Alta società. Via Montenapoleone. Stiamo replicando la routine della “Spur II”, queste sono le strade che era abituata a percorrere nel 1992. E’ sera e le vie del “Quadrilatero della moda” sono abbastanza libere, pochi i passanti, si avvicendano principalmente fattorini e allestitori, mentre le luci delle vetrine più prestigiose dipingono il loro riflesso sulla lucida carrozzeria blu scuro. Questa Rolls-Royce è una “habituè” della zona: Paper Moon, Four Season… diversi valletti salutano al nostro passaggio. Tentiamo una foto di rito davanti al Duomo, ma non si può più, le barriere “anti-terrorismo” circondano la piazza. “Un tempo ci potevi passare senza troppi problemi. Pazienza.” Arriviamo alla Scala, un po’ di regolazioni, qualche scatto e si riparte: nel centro storico, la Rolls-Royce sfodera una maneggevolezza inaspettata, nelle stradine più strette si muove agevolmente a dispetto delle dimensioni importanti. Sfiliamo davanti alla Casa del Manzoni e al “Boeucc”. Le statue del Palazzo degli Omenoni scrutano imperiose la Silver Spur II, ma lei, aristocratica com’è, sembra quasi dire: “Non ti curar di lor, ma guarda e passa”. Ultima tappa, Piazza Affari. Il palazzo della Borsa Valori torreggia in una piazza deserta, di fronte, la scultura di Cattelan con il dito medio puntato. Pura “Metafisica”. Parcheggiamo la Rolls davanti all’ingresso, scimmiottando i plutocrati che tengono le redini dell’economia, reinterpretati da noi in una salsa più verace, da commedia all’italiana … Un gruppo di turisti siciliani chiede se possono fotografarla: “Non ci capita tutti i giorni di vedere Piazza Affari. Con una Rolls poi…” Come dargli torto.

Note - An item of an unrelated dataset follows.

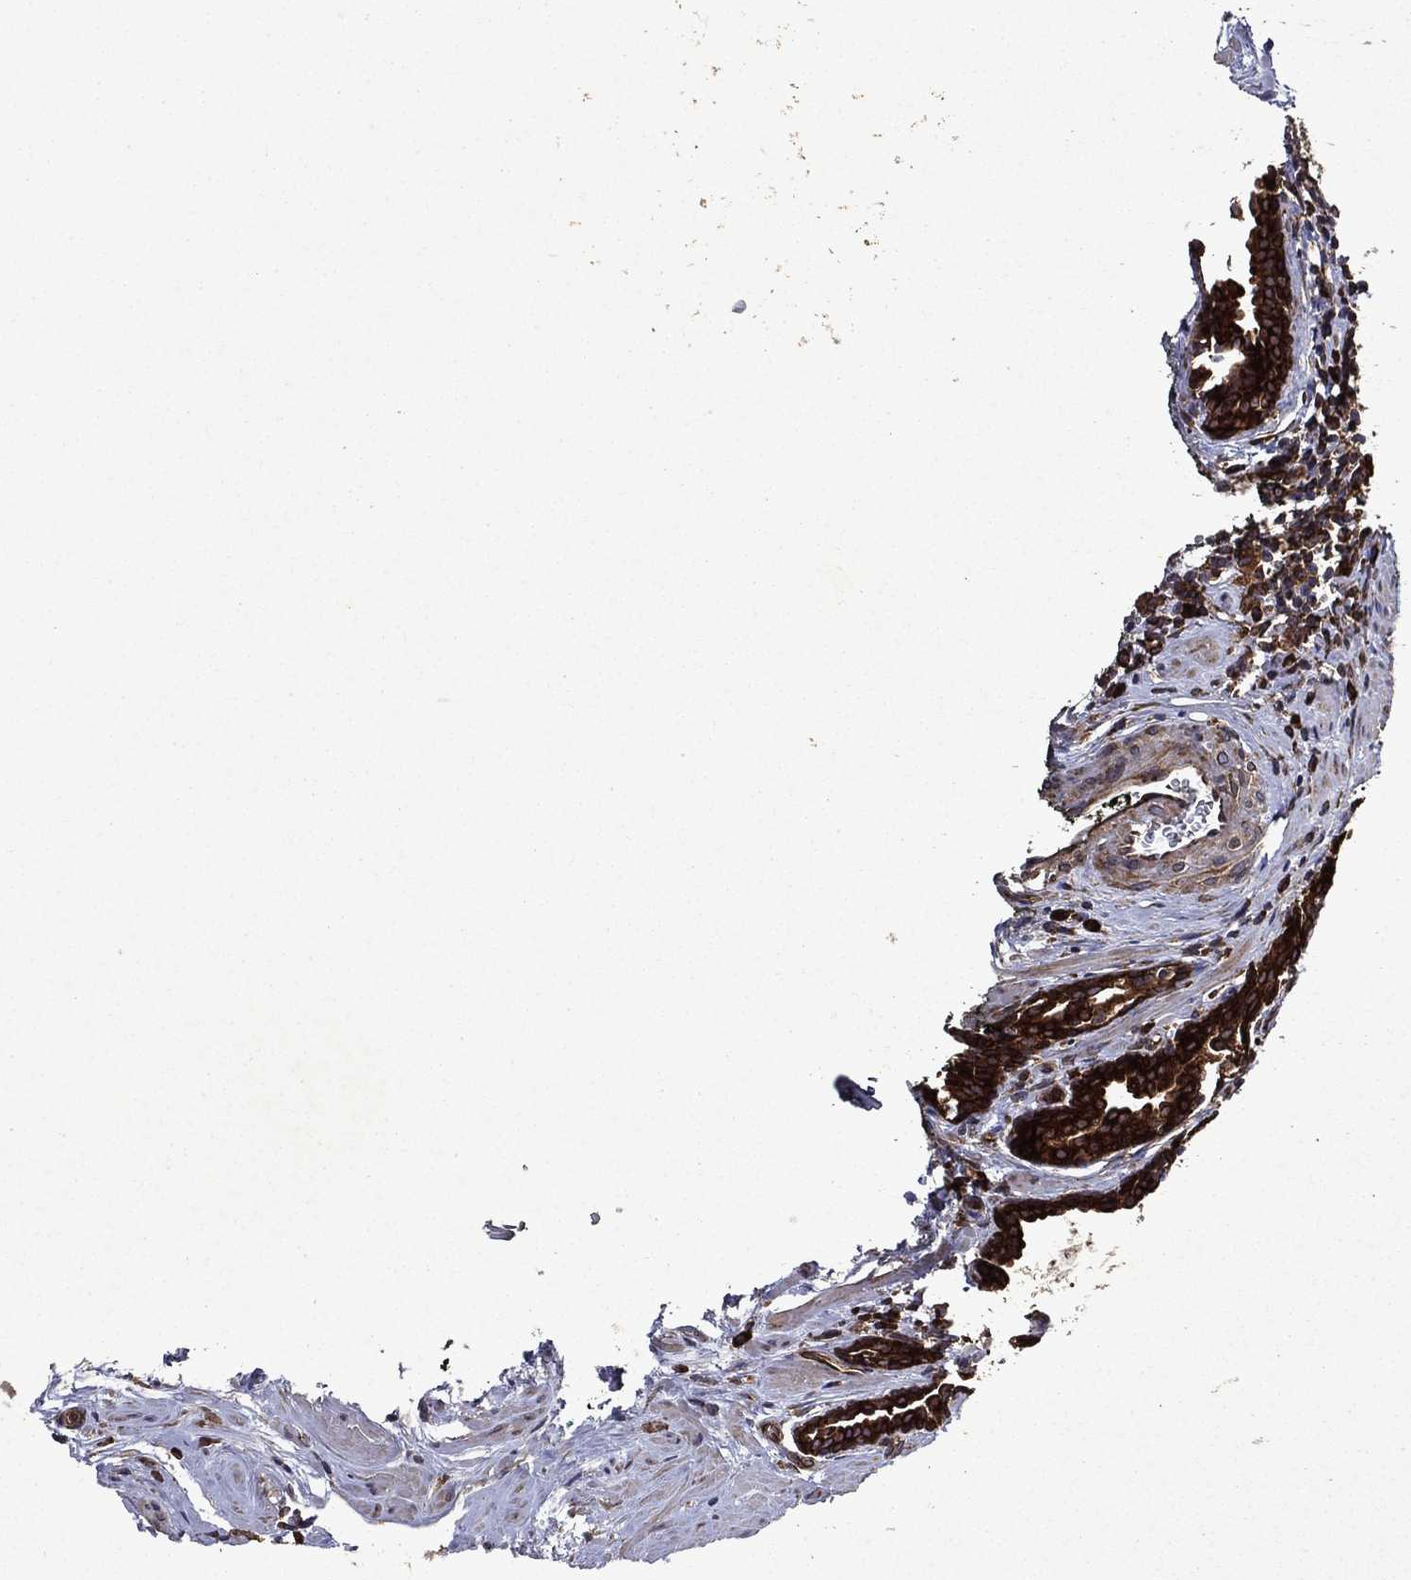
{"staining": {"intensity": "strong", "quantity": ">75%", "location": "cytoplasmic/membranous"}, "tissue": "prostate cancer", "cell_type": "Tumor cells", "image_type": "cancer", "snomed": [{"axis": "morphology", "description": "Adenocarcinoma, NOS"}, {"axis": "morphology", "description": "Adenocarcinoma, High grade"}, {"axis": "topography", "description": "Prostate"}], "caption": "Strong cytoplasmic/membranous protein expression is seen in approximately >75% of tumor cells in prostate cancer.", "gene": "EIF2B4", "patient": {"sex": "male", "age": 64}}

Il vero lusso. Inizia a farsi tardi e ci avviamo verso il garage: “Ho guidato una Mercedes-Benz 600SEL, dello stesso anno, l’idea di base era un po’ la stessa, ma il risultato completamente diverso”. La mia “guida” continua: “La Mercedes era un’astronave a confronto, veloce, potevi viaggiarci a 250 km/h e dava l’impressione di andare a 130… ma le sospensioni erano più rigide e i materiali non invecchiano altrettanto bene, senza contare l’elettronica, che dopo un pò inizia a dare problemi”. Sulla Rolls-Royce è tutto molto più semplice. “Costava quasi il doppio della 600 SEL e non c’è neanche il contagiri, ma poi a conti fatti… a cosa ti serve qui? E’ automatica, cambia lei e non te ne accorgi nemmeno!” Il vero lusso è questo, vivere senza fretta, coccolato in un ambiente realizzato artigianalmente con la massima cura, pensato per garantire la miglior vita a bordo possibile. Si dice che per garantire la perfetta rotondità e levigatezza di certe leve (come quelle per la regolazione delle bocchette d’aerazione) venisse interpellato un non vedente: questi, avendo il senso del tatto più sviluppato, riusciva a individuare le minime imperfezioni che ne avrebbero compromesso la piacevolezza al tocco…  “Una Rolls-Royce ti porta in un’altra dimensione. Posso arrivare alle 12 o all’1… Su una Rolls l’ora è irrilevante, arrivi un po’ quando ti pare… certo di giungere a destinazione nel miglior modo possibile.” Riscorro le immagini di questo insolito tour milanese, ripensando a quest’ultima frase mentre scrivo, chi l’avrebbe detto che una sera d’inverno mi sarei fatto scarrozzare in Rolls-Royce per le vie più “in” di Milano? Bene così; mi torna in mente il ritornello di una celebre canzone di Ligabue: “Tutti vogliono viaggiare in Prima. E che il viaggio non finisca mai!”